The Google app store, maps, or anything else cannot be included with the Android operating system. The user must select the service that he want to utilize. Mittal stated that this is how monopolies are prevented and that this cannot be accomplished in the absence of regulatory or governmental action.

Mittal's remarks are noteworthy because Google, through Android, controls over 95% of the operating system market. Moreover, the government's objective of maintaining Internet accessibility is being impacted by its dominance in the app market and the lack of alternatives.

In fact, Google was fined Rs 936.44 crore by the Competition Commission of India (CCI) in October 2022 for abusing its dominant position with regard to its Play Store policy. Google delisted ten firms' applications on Friday, alleging violations of its in-app charging policy. The problem is in the fact that Google takes a commission of 11-26% from the firms whenever a customer buys a good or service through one of their applications.

Following the event, a number of in-house businesses took aim at Google, claiming that the company's commission fees were excessive and that its billing structure was designed to collect unprofitable rent from in-house engineers.

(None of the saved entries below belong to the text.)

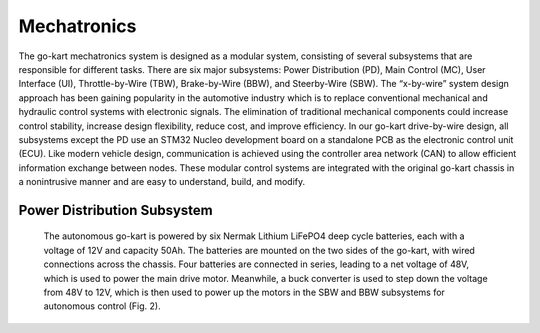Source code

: Mechatronics 
=====


The go-kart mechatronics system is designed as a modular
system, consisting of several subsystems that are responsible
for different tasks. There are six major subsystems: Power
Distribution (PD), Main Control (MC), User Interface (UI),
Throttle-by-Wire (TBW), Brake-by-Wire (BBW), and Steerby-Wire (SBW). The “x-by-wire” system design approach has
been gaining popularity in the automotive industry which is to
replace conventional mechanical and hydraulic control systems
with electronic signals. The elimination of traditional
mechanical components could increase control stability, increase design flexibility, reduce cost, and improve efficiency. In our go-kart drive-by-wire design, all subsystems
except the PD use an STM32 Nucleo development board on
a standalone PCB as the electronic control unit (ECU). Like
modern vehicle design, communication is achieved using the
controller area network (CAN) to allow efficient information
exchange between nodes. These modular control systems
are integrated with the original go-kart chassis in a nonintrusive manner and are easy to understand, build, and modify.

Power Distribution Subsystem
-----------------------------

                    
                               The autonomous go-kart is powered by six Nermak Lithium
                               LiFePO4 deep cycle batteries, each with a voltage of 12V and
                               capacity 50Ah. The batteries are mounted on the two sides of
                               the go-kart, with wired connections across the chassis. Four
                               batteries are connected in series, leading to a net voltage of
                               48V, which is used to power the main drive motor. Meanwhile,
                               a buck converter is used to step down the voltage from 48V to
                               12V, which is then used to power up the motors in the SBW
                               and BBW subsystems for autonomous control (Fig. 2).

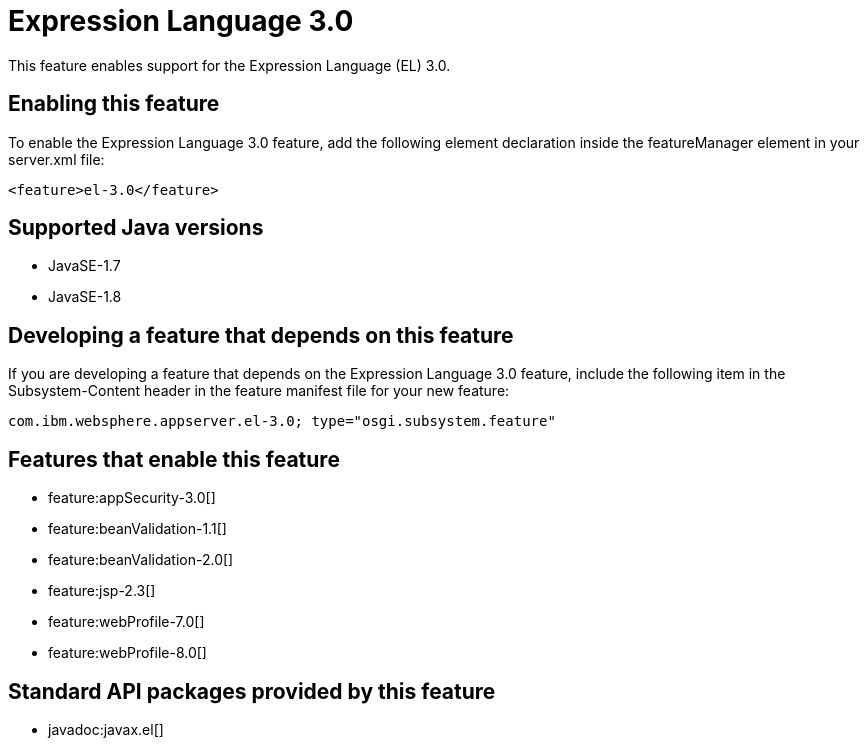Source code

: = Expression Language 3.0
:stylesheet: ../feature.css
:linkcss: 
:page-layout: feature
:nofooter: 

This feature enables support for the Expression Language (EL) 3.0.

== Enabling this feature
To enable the Expression Language 3.0 feature, add the following element declaration inside the featureManager element in your server.xml file:


----
<feature>el-3.0</feature>
----

== Supported Java versions

* JavaSE-1.7
* JavaSE-1.8

== Developing a feature that depends on this feature
If you are developing a feature that depends on the Expression Language 3.0 feature, include the following item in the Subsystem-Content header in the feature manifest file for your new feature:


[source,]
----
com.ibm.websphere.appserver.el-3.0; type="osgi.subsystem.feature"
----

== Features that enable this feature
* feature:appSecurity-3.0[]
* feature:beanValidation-1.1[]
* feature:beanValidation-2.0[]
* feature:jsp-2.3[]
* feature:webProfile-7.0[]
* feature:webProfile-8.0[]

== Standard API packages provided by this feature
* javadoc:javax.el[]
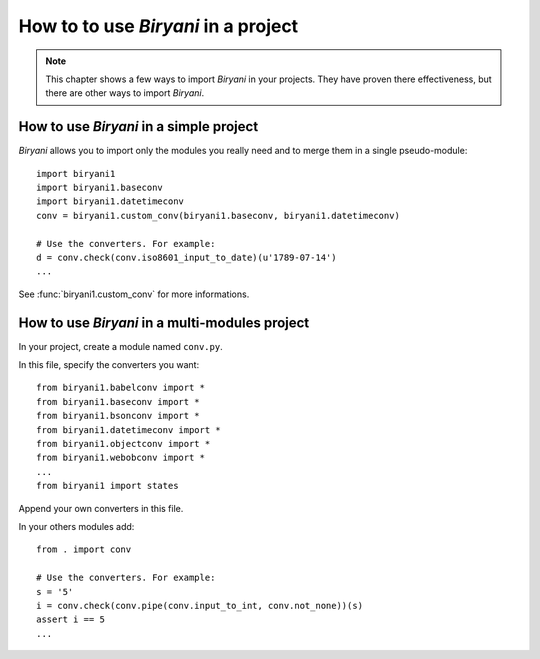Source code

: ************************************
How to to use *Biryani* in a project
************************************

.. note:: This chapter shows a few ways to import *Biryani* in your projects. They have proven there effectiveness, but
   there are other ways to import *Biryani*.


How to use *Biryani* in a simple project
========================================

*Biryani* allows you to import only the modules you really need and to merge them in a single pseudo-module::

    import biryani1
    import biryani1.baseconv
    import biryani1.datetimeconv
    conv = biryani1.custom_conv(biryani1.baseconv, biryani1.datetimeconv)

    # Use the converters. For example:
    d = conv.check(conv.iso8601_input_to_date)(u'1789-07-14')
    ...

See :func:`biryani1.custom_conv` for more informations.


How to use *Biryani* in a multi-modules project
===============================================

In your project, create a module named ``conv.py``.

In this file, specify the converters you want::

    from biryani1.babelconv import *
    from biryani1.baseconv import *
    from biryani1.bsonconv import *
    from biryani1.datetimeconv import *
    from biryani1.objectconv import *
    from biryani1.webobconv import *
    ...
    from biryani1 import states

Append your own converters in this file.

In your others modules add::

    from . import conv

    # Use the converters. For example:
    s = '5'
    i = conv.check(conv.pipe(conv.input_to_int, conv.not_none))(s)
    assert i == 5
    ...


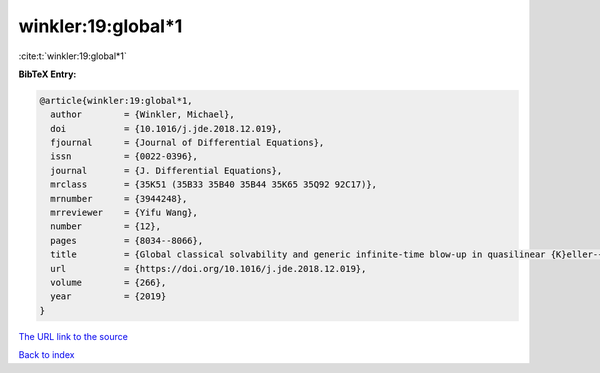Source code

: winkler:19:global*1
===================

:cite:t:`winkler:19:global*1`

**BibTeX Entry:**

.. code-block:: bibtex

   @article{winkler:19:global*1,
     author        = {Winkler, Michael},
     doi           = {10.1016/j.jde.2018.12.019},
     fjournal      = {Journal of Differential Equations},
     issn          = {0022-0396},
     journal       = {J. Differential Equations},
     mrclass       = {35K51 (35B33 35B40 35B44 35K65 35Q92 92C17)},
     mrnumber      = {3944248},
     mrreviewer    = {Yifu Wang},
     number        = {12},
     pages         = {8034--8066},
     title         = {Global classical solvability and generic infinite-time blow-up in quasilinear {K}eller-{S}egel systems with bounded sensitivities},
     url           = {https://doi.org/10.1016/j.jde.2018.12.019},
     volume        = {266},
     year          = {2019}
   }

`The URL link to the source <https://doi.org/10.1016/j.jde.2018.12.019>`__


`Back to index <../By-Cite-Keys.html>`__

The issue has been brought up and will be resolved in a meeting with Google and app developers on Monday, according to Communications and IT Minister Ashwini Vaishnaw.

"They charge between 11 and 30 percent for payment services, which only cost one penny." It's really absurd," Mittal remarked, adding that while the businesses don't mind Google providing a payment gateway, it shouldn't be mandated and should have reasonable prices. applications that were delisted, including InfoEdge's Naukri, 99Acres, and Shiksha, reapplied as consumption-only applications rather than under the in-app paying category.

On Sunday, Google also reinstated applications that had reapplied under the in-app charging category, including Kuku FM, Stage, Altt, and Truly Madly. The delisting of several applications has alarmed the Internet and Mobile Association of India (IAMAI). Additionally, the group asked Google to reinstate the applications' original listing on the Play Store and return them to their original state.

Mittal commented, "Unless you unbundle Google (from mandatorily pre-installing apps in phones), you can't create an alternative app store," in reference to the possibility of other app markets like IndusApp Store.

Google and phone manufacturers now have a deal in place for Google to pre-install a selection of their applications on the phones. Even users are unable to remove the programs from their phones.

Just 3% of Indian developers, according to Google, offer digital products or services, necessitating the payment of a service charge. Most of these developers only pay a minimum of 15%. According to Google, fees over 15% apply to less than 60 developers on Google Play.

Google reports that 200,000 applications have met the requirements. Since 97% of the 200,000 applications are available for free, what kind of compliance is required? The handful that have consented are doing so out of necessity, according to Mittal.

Several in-house companies have filed challenges against the Play Store's billing policy in the Madras High Court and the Supreme Court, arguing that the charge is excessive, but they have not been granted a stay of proceedings. The 10 firms that have challenged this billing scheme are presently presenting their case before the Supreme Court.